Automatic keyword extraction is an important research topic. Keywords serve as a dense summary for a document, lead to improved information retrieval, or be the entrance to a document collection. The aim of this project is to find a small set of terms that describes a specific document, independently of the domain it belongs to.
We examine five different models: n-grams
(unigram, bigram, trigram), POSTagger-based-ngrams
(terms matching any of a set of part-of-speech (POS) tag sequences), and RAKE
(Rapid Automatic Keyword Extraction).
For the models using ngrams, we use three different features: term frequency, collection frequency and relative position of the first occurrence to find top keywords.

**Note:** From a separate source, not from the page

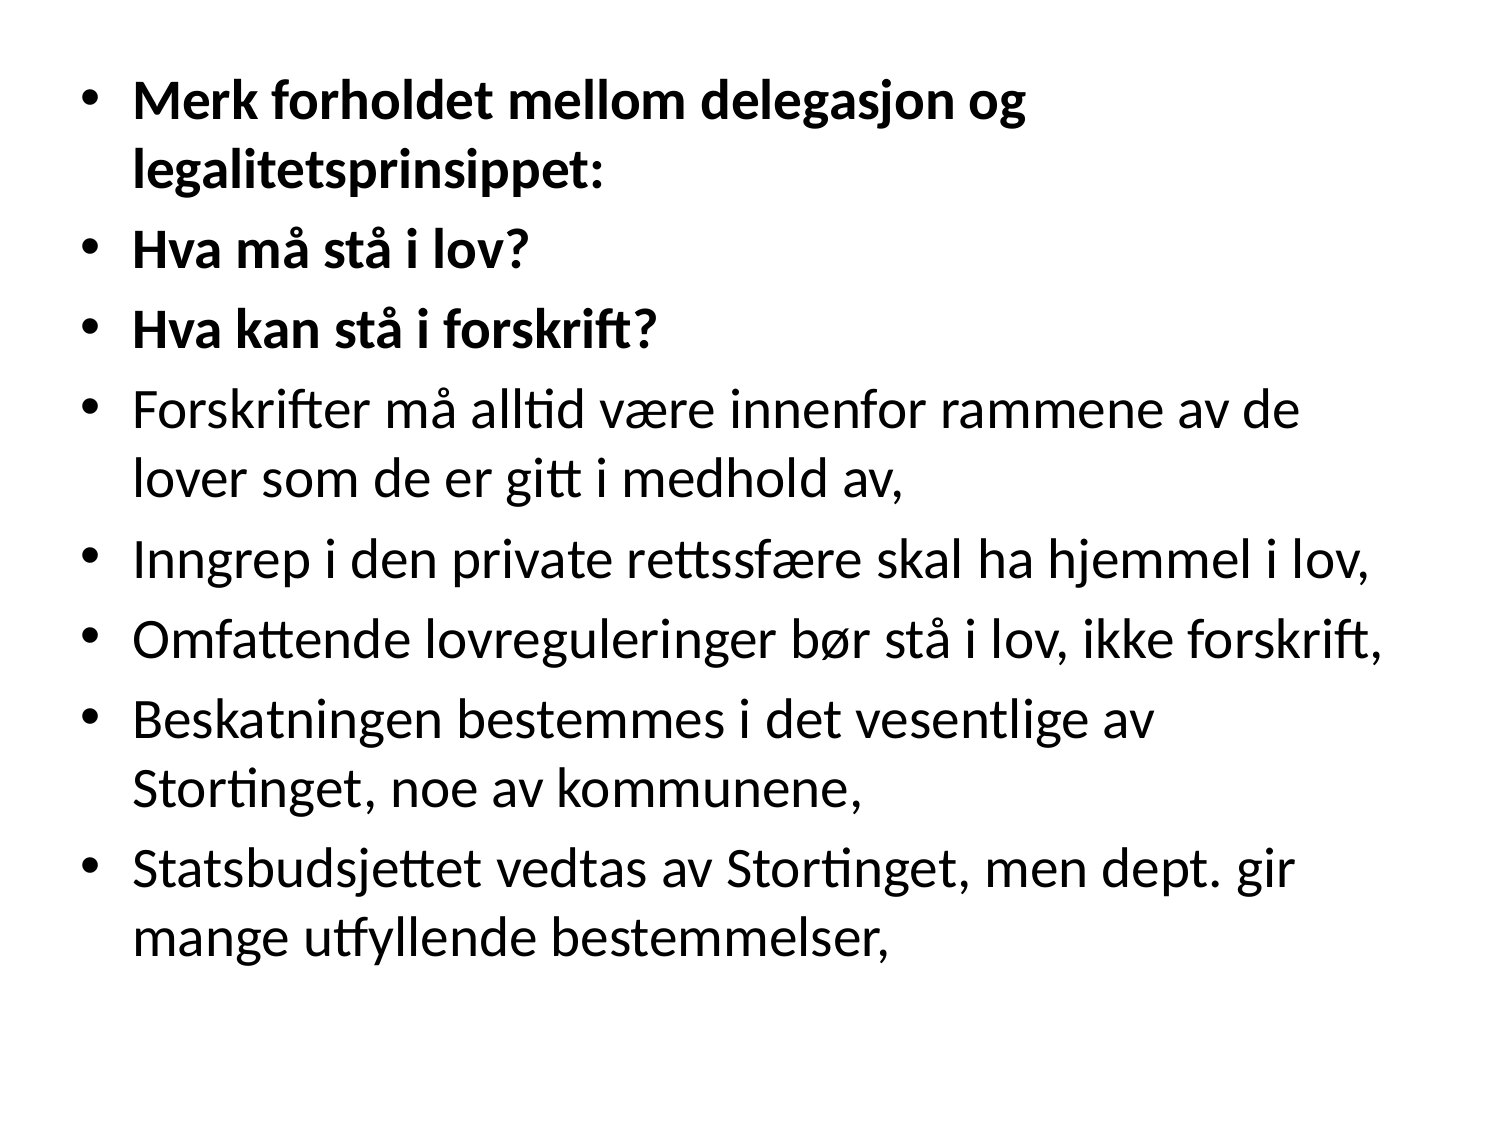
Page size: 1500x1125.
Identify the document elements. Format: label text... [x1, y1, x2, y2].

To run our model, download/clone this repo into your local device, compile & execute KeyPhraseExtraction.java
in your IDE or through command-line tools (javac, java). Unzip the TRAINING.zip
to get training data.
Files ending with .abstr
are used to train our models, while .contr
documents contains the controlled manually assigned keywords, separated with semicolon and .uncontr
contains the uncontrolled manually assigned keywords, separated with semicolon.
For POSTagger model, please download the basic English Stanford Tagger and add .jar
files to your project build path or class path.
To evaluate the performance, we compute the precision score of the top 5 keywords generated for each document in the Training Dataset and compare among 5 models.
The result is presented in the report.txt
file. The standard used to calculate precision score of each .abstr
document is the manually-picked keywords stored in the corresponding .uncontr
files.